Thank you for your replies.
I looked into suggestions, but we stumbled upon the solution elsewhere.

Problem Explanation
By default, in the RT1176, the program’s code is stored in QSPI (external) FLASH memory. This FLASH has a clock speed of 133MHz. The connection between this FLASH and the processor is only 4 bits wide, so it takes 4 sequential accesses to the FLASH to retrieve one instruction (16 bits). The rate at which we can retrieve instructions from the FLASH is thus 33.25MHz. This is much slower than the (industrial) processor’s 792MHz clock. The processor thus heavily relies on ARM’s ‘performance-enhancing’ instruction ‘speculative accesses’ to reduce the effects of this bottleneck. This feature copies the processor’s ‘predicted’ instructions into its level 1 cache, so that they are immediately available if the processor requires them.

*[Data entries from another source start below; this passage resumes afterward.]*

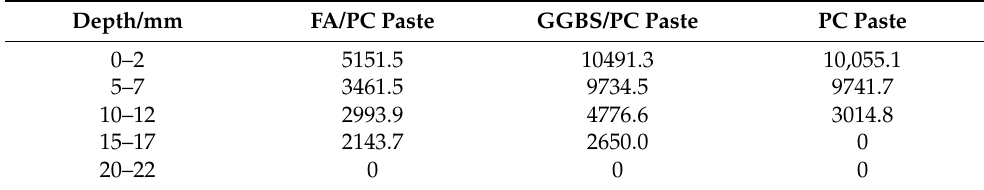
Table 3. Summary of the calcium carbonate content (in terms of peak height) at five depths of carbonated FA/PC, GGBS/PC and PC paste samples under Raman spectroscopy.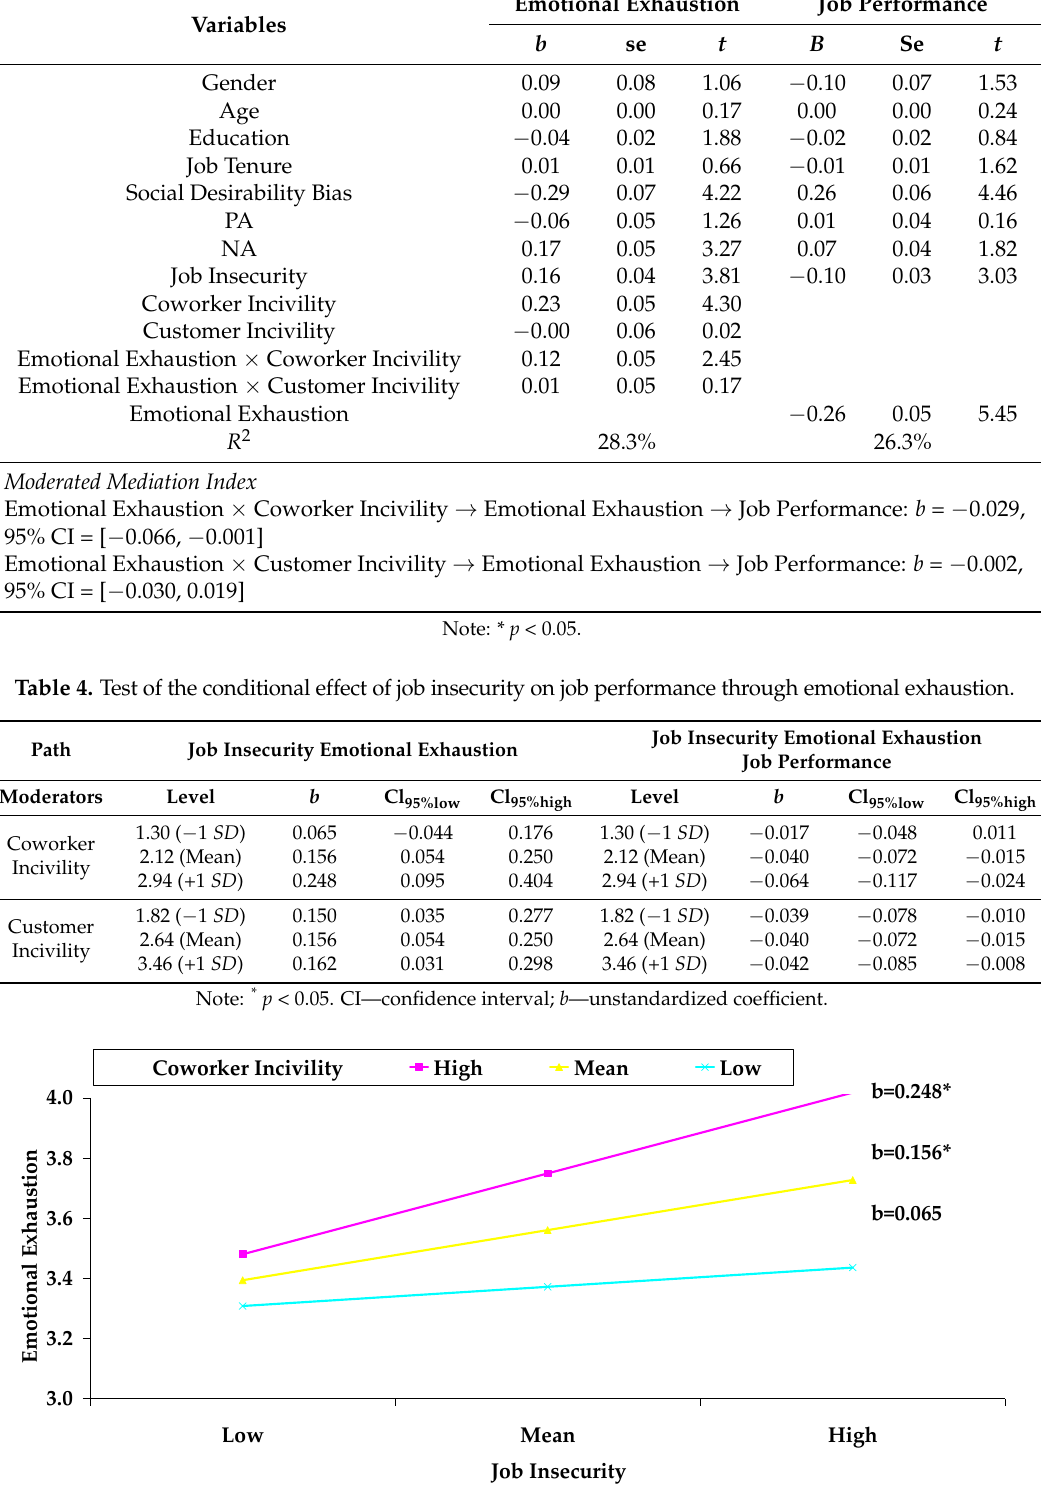
Table 3. Test of the moderating effects of coworker and customer incivility. Variables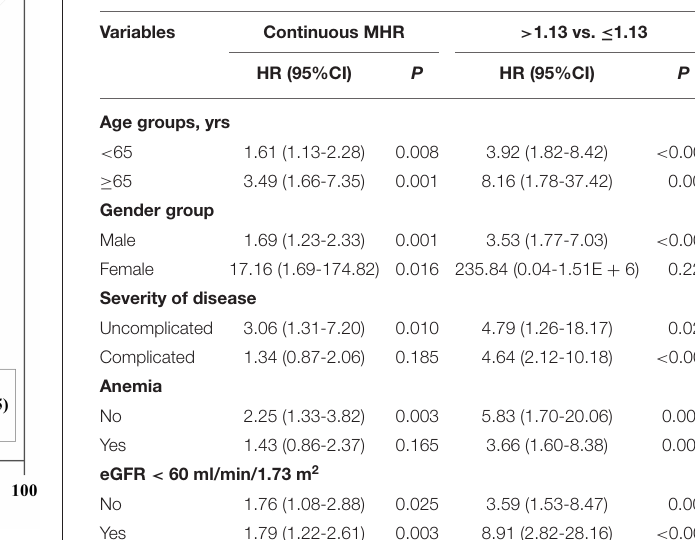
TABLE 3 | Association of preoperative monocyte to high-density lipoprotein ratio (MHR) on long-term death in subgroups after multivariable adjustment * .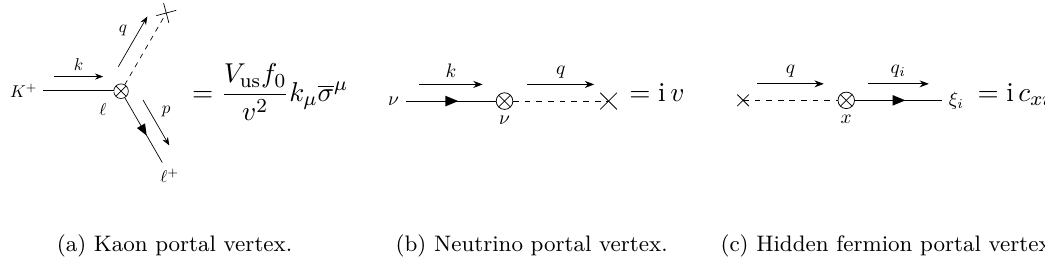
Figure 2. Feynman rules for portal vertices that appear in the example computation of inclusive K + → ‘ + decay rates. The first vertex figure 2(a) determines the size of the reduced matrix element M ‘ , while the second vertex figure 2(b) determines the size of M ν . Both contribute at the same order because M ν is also suppressed by the smallness of the required additional Fermi-theory vertex associated with K + → ‘ + ν decays. The third vertex figure 2(c) determines the size of the hidden currents J ‘ and J ν , and is used in section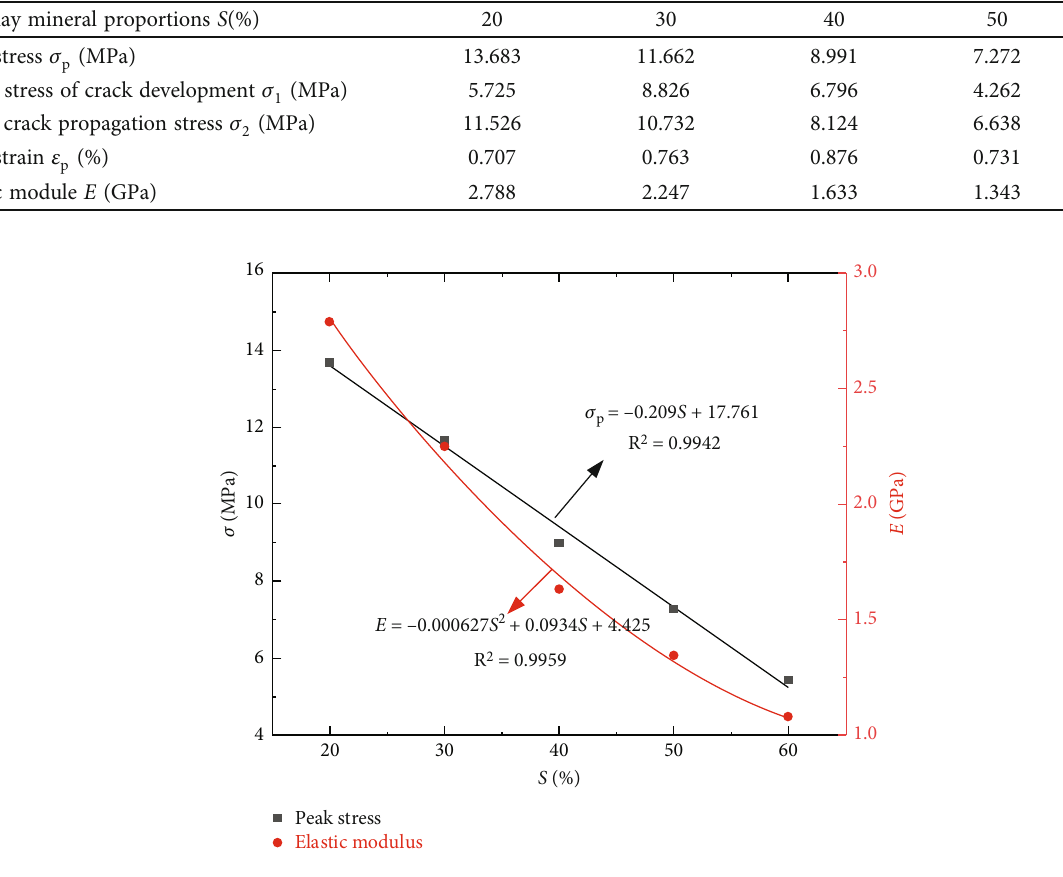
Figure 12: Variation of the peak stress and elastic modulus.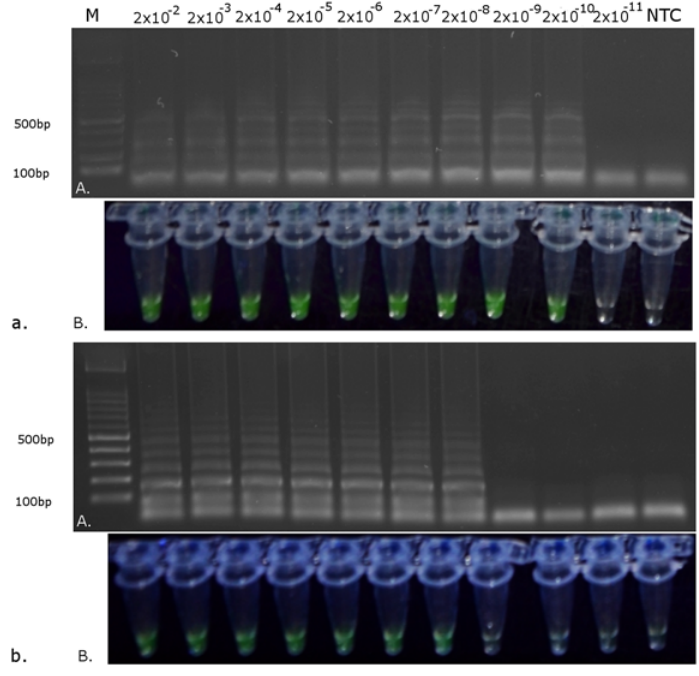
Fig 5. Visualization of LAMP reaction results with different dilutions of DNA template. A) After electrophoresis in a 1% agarose gel; B) using EvaGreen stain (Biotium). a) DNA extracted from one larva; b) DNA extracted from one adult specimen. NTC — no template control.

However, these ‘speculative accesses’ are inaccurate when interrupts occur, since the processor cannot predict when interrupts will occur. Therefore, whenever an ISR exits, “__DSB()” and/or “__ISB()” is called, and the processor’s instruction and data pipelines are flushed.

Solution
Code that is stored in the RT117's SRAM_ITC is never copied into cache. Since it is ‘tightly-coupled’ to the processor (and can thus be accessed synchronously, with no delays), there is no benefit if its contents is cached. Consequently, the ARM processor does not apply its ‘performance enhancing’ speculative accessing techniques, or any other ‘optimisations’ on this code. Therefore, there are less/no instructions in the processor’s pipeline when returning from an ISR, so this delay is minimised.
Therefore, this problem is solved by storing as much of the ISR code as possible (preferably all) in the SRAM_ITC memory. This is in line with the recommendation found in the conclusion of NXP’s application note on the ARM Cortex-M7’s L1 cache.